I want to eliminate (Prime Minister Justin) Trudeau’s various bailouts and increases to the CBC (and use) some of that money for infrastructure, which is much more valuable. The ability for people to connect to reliable high-speed internet allows them to pursue economic success and education success. That is more important than some of the television programming.

Electricity is expensive in the North and many remote communities rely on diesel generators for power. What solutions would you introduce?

Not only is it expensive (but) there are environmental issues too. Diesel needs to be stored on site with almost two years worth (of supply) in case there are shipping disruptions. There’s potential for spill damage for a type of power generation that isn’t efficient and not good for air quality.

I’m also a fan of small modular reactor nuclear power. It’s greenhouse gas (GHG)-free and the technology is being developed now.

They can be brought up by boat or aircraft and can be installed fairly easily (and) can power small communities for several decades. That type of technology needs to be part of Canada’s GHG reduction strategy and we could become world leaders in this type of generation for remote communities, and we could export it. At its end of life it can be contained there and there is no environmental risk.

You might face resistance to that idea from environmentalists who want to to preserve pristine areas of the North.

I might. I find the left is extremely ignorant when it comes to nuclear power. People who want to develop a net zero carbon (economy) by 2050 have zero clue of how to do it. One-third of the global challenge is from coal burning electricity generation.

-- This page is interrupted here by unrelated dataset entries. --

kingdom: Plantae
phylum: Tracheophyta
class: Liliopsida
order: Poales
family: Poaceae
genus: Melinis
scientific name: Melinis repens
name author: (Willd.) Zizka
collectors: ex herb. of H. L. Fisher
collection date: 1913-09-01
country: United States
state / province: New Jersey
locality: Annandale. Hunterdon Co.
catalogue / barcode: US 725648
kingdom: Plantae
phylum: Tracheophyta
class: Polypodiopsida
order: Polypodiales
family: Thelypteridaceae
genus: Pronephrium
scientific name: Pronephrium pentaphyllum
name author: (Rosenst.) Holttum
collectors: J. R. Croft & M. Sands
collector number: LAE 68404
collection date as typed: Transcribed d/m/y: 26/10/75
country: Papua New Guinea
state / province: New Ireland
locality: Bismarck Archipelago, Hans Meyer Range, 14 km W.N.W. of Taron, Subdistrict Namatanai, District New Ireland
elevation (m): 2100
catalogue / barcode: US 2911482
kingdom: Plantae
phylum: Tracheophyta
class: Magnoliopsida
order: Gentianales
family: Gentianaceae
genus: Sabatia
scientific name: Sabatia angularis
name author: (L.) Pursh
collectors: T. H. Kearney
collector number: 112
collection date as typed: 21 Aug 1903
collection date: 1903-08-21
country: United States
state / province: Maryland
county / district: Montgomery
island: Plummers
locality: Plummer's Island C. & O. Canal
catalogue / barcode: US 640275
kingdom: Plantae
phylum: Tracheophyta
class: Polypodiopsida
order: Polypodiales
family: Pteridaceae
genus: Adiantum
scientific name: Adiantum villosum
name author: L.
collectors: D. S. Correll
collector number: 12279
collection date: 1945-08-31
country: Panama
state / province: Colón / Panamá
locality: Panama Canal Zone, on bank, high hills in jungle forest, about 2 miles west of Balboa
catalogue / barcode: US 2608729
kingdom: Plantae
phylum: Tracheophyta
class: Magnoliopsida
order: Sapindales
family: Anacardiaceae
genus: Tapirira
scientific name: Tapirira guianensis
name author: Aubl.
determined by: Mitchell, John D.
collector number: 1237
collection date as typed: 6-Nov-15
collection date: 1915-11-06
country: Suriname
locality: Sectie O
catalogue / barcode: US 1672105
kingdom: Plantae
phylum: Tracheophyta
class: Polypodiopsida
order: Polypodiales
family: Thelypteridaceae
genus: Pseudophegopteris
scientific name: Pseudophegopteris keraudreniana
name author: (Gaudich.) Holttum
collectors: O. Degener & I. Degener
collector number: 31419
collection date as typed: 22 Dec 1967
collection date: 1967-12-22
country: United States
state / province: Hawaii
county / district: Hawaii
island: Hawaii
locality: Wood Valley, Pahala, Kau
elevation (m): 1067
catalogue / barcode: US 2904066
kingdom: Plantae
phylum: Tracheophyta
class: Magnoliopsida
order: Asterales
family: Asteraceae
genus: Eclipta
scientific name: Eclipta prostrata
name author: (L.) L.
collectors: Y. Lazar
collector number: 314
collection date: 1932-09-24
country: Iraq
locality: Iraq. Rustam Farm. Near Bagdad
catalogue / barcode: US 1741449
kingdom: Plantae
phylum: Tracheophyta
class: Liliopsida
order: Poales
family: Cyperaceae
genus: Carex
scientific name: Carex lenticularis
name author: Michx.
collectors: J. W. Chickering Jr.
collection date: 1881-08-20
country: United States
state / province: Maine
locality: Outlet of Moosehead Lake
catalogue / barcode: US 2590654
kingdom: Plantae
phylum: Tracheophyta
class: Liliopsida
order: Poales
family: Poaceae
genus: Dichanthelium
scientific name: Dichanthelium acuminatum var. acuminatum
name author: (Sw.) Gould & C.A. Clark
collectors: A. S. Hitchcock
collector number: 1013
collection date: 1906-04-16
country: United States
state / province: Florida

Only hydroelectric and nuclear power are consistent, always on and GHG-free. There are few other options in the North. In northern climes you might get some wind generation but not enough to keep peoples’ lights on and heat their homes. How would solar power work in the North with darkness in periods of the year? There are some intermittent sources with biomass and wind (but) we have to educate Canadians dramatically about this.